##### PROVIDED INFORMATION
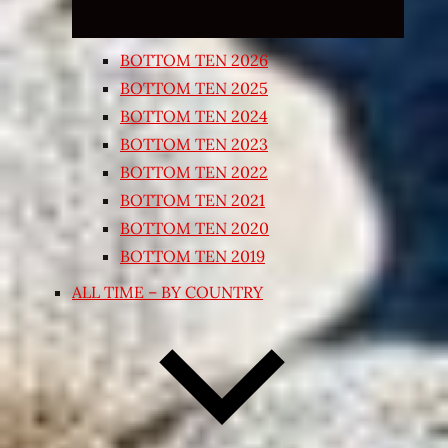
BOTTOM TEN 2026
BOTTOM TEN 2025
BOTTOM TEN 2024
BOTTOM TEN 2023
BOTTOM TEN 2022
BOTTOM TEN 2021
BOTTOM TEN 2020
BOTTOM TEN 2019
ALL TIME – BY COUNTRY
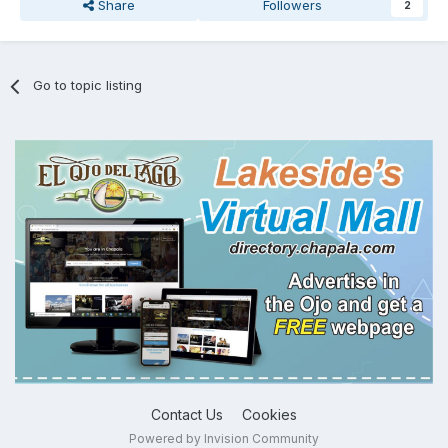
Share
Followers
2
Go to topic listing
Contact Us
Cookies
Powered by Invision Community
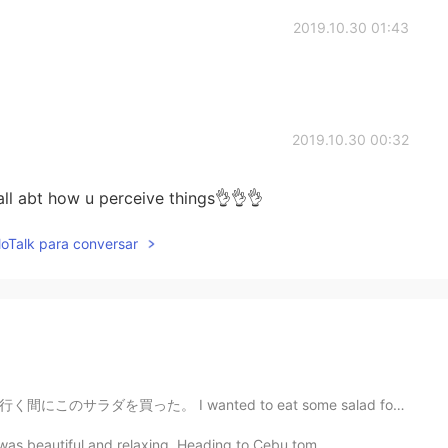
2019.10.30 01:43
2019.10.30 00:32
all abt how u perceive things👌👌👌
lloTalk para conversar
d to eat some salad for lunch today, so bought this o...
t was beautiful and relaxing. Heading to Cebu tom...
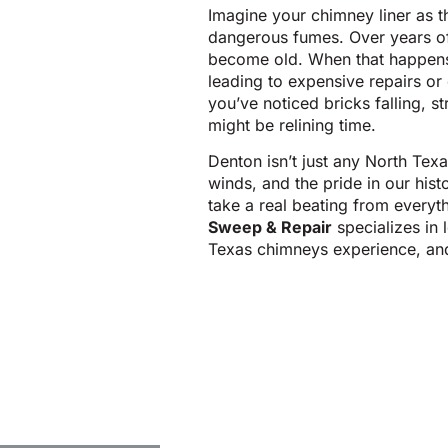
Imagine your chimney liner as t
dangerous fumes. Over years of 
become old. When that happens,
leading to expensive repairs or 
you’ve noticed bricks falling, 
might be relining time.
Denton isn’t just any North Texa
winds, and the pride in our his
take a real beating from every
Sweep & Repair
specializes in
Texas chimneys experience, an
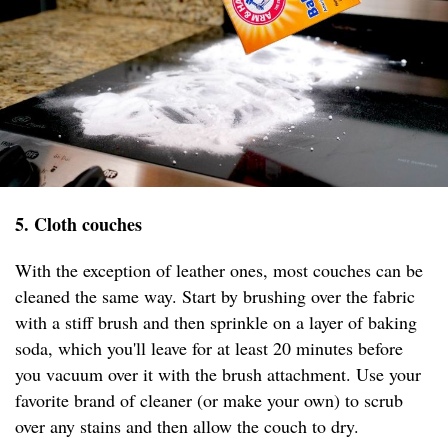
5. Cloth couches
With the exception of leather ones, most couches can be
cleaned the same way. Start by brushing over the fabric
with a stiff brush and then sprinkle on a layer of baking
soda, which you'll leave for at least 20 minutes before
you vacuum over it with the brush attachment. Use your
favorite brand of cleaner (or make your own) to scrub
over any stains and then allow the couch to dry.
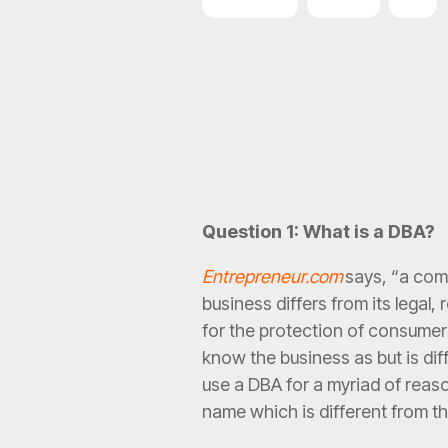
Franchising
Funding
DBA
Question 1: What is a DBA?
Entrepreneur.com
says, “a com
business differs from its legal
for the protection of consumers
know the business as but is di
use a DBA for a myriad of reas
name which is different from t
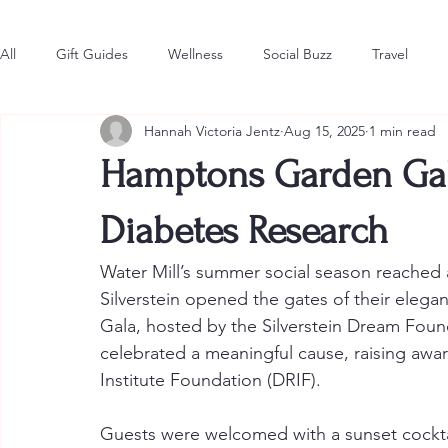
All
Gift Guides
Wellness
Social Buzz
Travel
Hannah Victoria Jentz
Aug 15, 2025
1 min read
Style & Fashion
The Latest
Hot in the Hamptons
Hamptons Garden Gala
Diabetes Research
Water Mill’s summer social season reached a
Silverstein opened the gates of their eleg
Gala, hosted by the Silverstein Dream Foun
celebrated a meaningful cause, raising awa
Institute Foundation (DRIF).
Guests were welcomed with a sunset cocktai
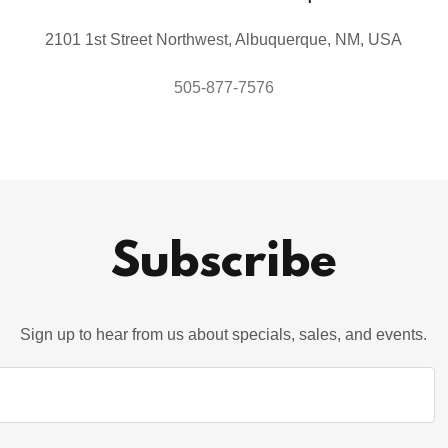
2101 1st Street Northwest, Albuquerque, NM, USA
505-877-7576
Subscribe
Sign up to hear from us about specials, sales, and events.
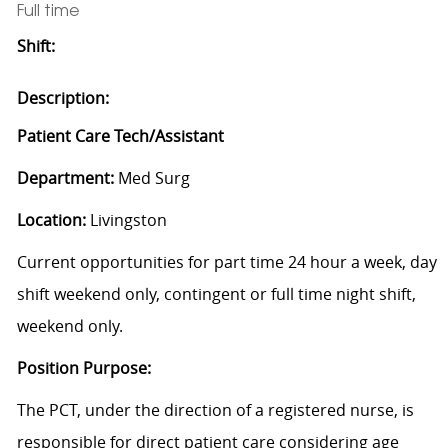
Full time
Shift:
Description:
Patient Care Tech/Assistant
Department:
Med Surg
Location:
Livingston
Current opportunities for part time 24 hour a week, day
shift weekend only, contingent or full time night shift,
weekend only.
Position Purpose:
The PCT, under the direction of a registered nurse, is
responsible for direct patient care considering age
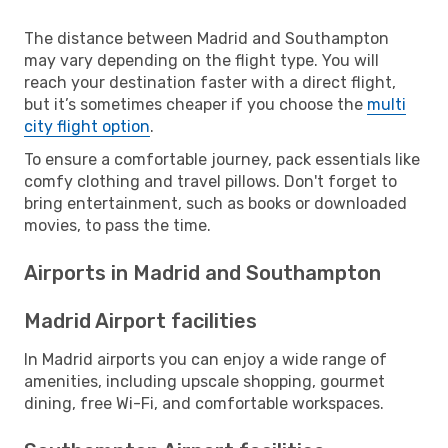
The distance between Madrid and Southampton
may vary depending on the flight type. You will
reach your destination faster with a direct flight,
but it’s sometimes cheaper if you choose the
multi
city flight option
.
To ensure a comfortable journey, pack essentials like
comfy clothing and travel pillows. Don't forget to
bring entertainment, such as books or downloaded
movies, to pass the time.
Airports in Madrid and Southampton
Madrid Airport facilities
In Madrid airports you can enjoy a wide range of
amenities, including upscale shopping, gourmet
dining, free Wi-Fi, and comfortable workspaces.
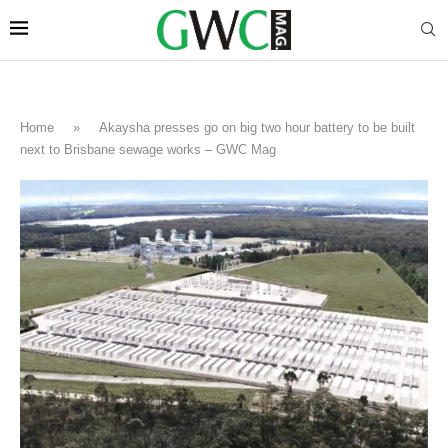
Home
»
Akaysha presses go on big two hour battery to be built
next to Brisbane sewage works – GWC Mag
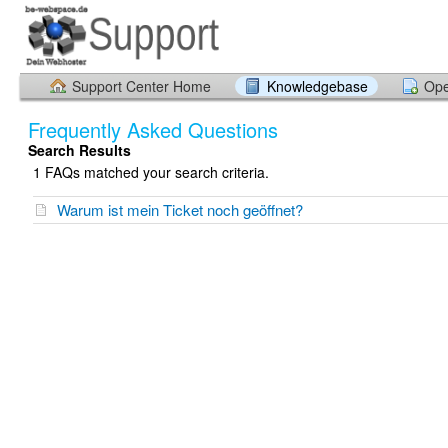
Support Center Home
Knowledgebase
Ope
Frequently Asked Questions
Search Results
1 FAQs matched your search criteria.
Warum ist mein Ticket noch geöffnet?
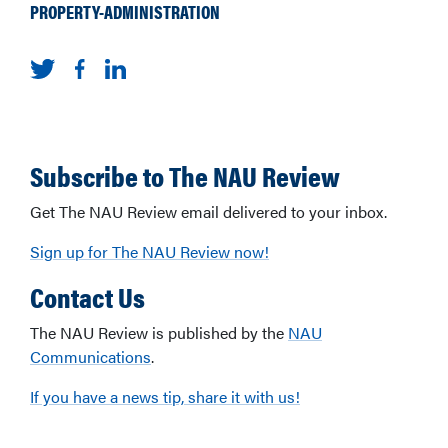
PROPERTY-ADMINISTRATION
Subscribe to The NAU Review
Get The NAU Review email delivered to your inbox.
Sign up for The NAU Review now!
Contact Us
The NAU Review is published by the
NAU
Communications
.
If you have a news tip, share it with us!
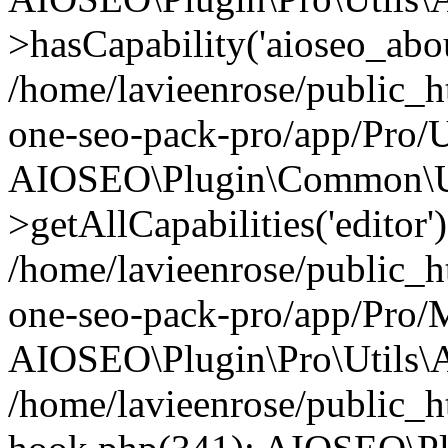
>hasCapability('aioseo_about
/home/lavieenrose/public_ht
one-seo-pack-pro/app/Pro/U
AIOSEO\Plugin\Common\Ut
>getAllCapabilities('editor'
/home/lavieenrose/public_ht
one-seo-pack-pro/app/Pro/
AIOSEO\Plugin\Pro\Utils\A
/home/lavieenrose/public_h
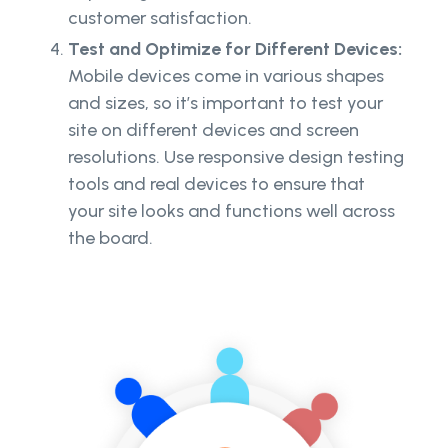
customer satisfaction.
Test and Optimize for Different Devices:
Mobile devices come in various shapes
and sizes, so it’s important to test your
site on different devices and screen
resolutions. Use responsive design testing
tools and real devices to ensure that
your site looks and functions well across
the board.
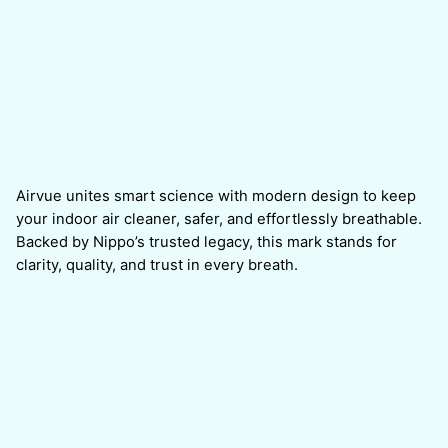
Airvue unites smart science with modern design to keep
your indoor air cleaner, safer, and effortlessly breathable.
Backed by Nippo’s trusted legacy, this mark stands for
clarity, quality, and trust in every breath.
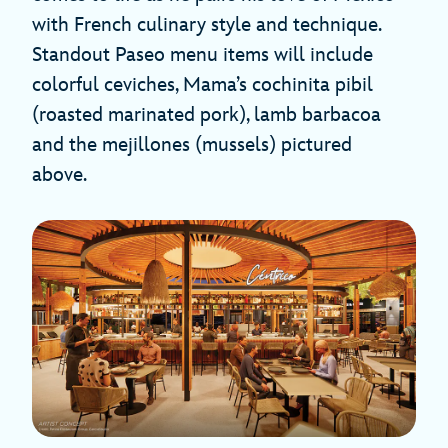
with French culinary style and technique.
Standout Paseo menu items will include
colorful ceviches, Mama’s cochinita pibil
(roasted marinated pork), lamb barbacoa
and the mejillones (mussels) pictured
above.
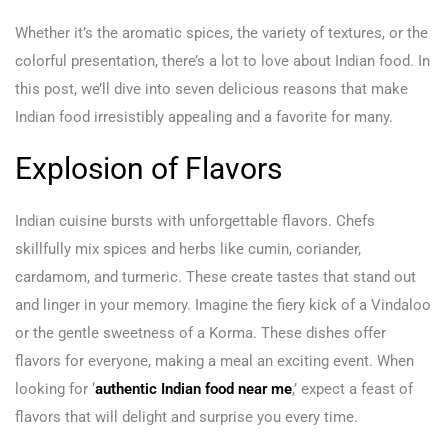
Whether it’s the aromatic spices, the variety of textures, or the
colorful presentation, there’s a lot to love about Indian food. In
this post, we’ll dive into seven delicious reasons that make
Indian food irresistibly appealing and a favorite for many.
Explosion of Flavors
Indian cuisine bursts with unforgettable flavors. Chefs
skillfully mix spices and herbs like cumin, coriander,
cardamom, and turmeric. These create tastes that stand out
and linger in your memory. Imagine the fiery kick of a Vindaloo
or the gentle sweetness of a Korma. These dishes offer
flavors for everyone, making a meal an exciting event. When
looking for ‘
authentic Indian food near me
,’ expect a feast of
flavors that will delight and surprise you every time.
##########
▶ _WRITTEN TASK_:
Above are some records. Reproduce the lines from the one with "comfy clothing and" down to the one with "Search Results", keeping both, and leave every picture out.

▶ _SOLUTION TO THE PROBLEM_:
comfy clothing and travel pillows. Don't forget to
bring entertainment, such as books or downloaded
movies, to pass the time.
Airports in Madrid and Southampton
Madrid Airport facilities
In Madrid airports you can enjoy a wide range of
amenities, including upscale shopping, gourmet
dining, free Wi-Fi, and comfortable workspaces.
Home
»
Akaysha presses go on big two hour battery to be built
next to Brisbane sewage works – GWC Mag
Support Center Home
Knowledgebase
Ope
Frequently Asked Questions
Search Results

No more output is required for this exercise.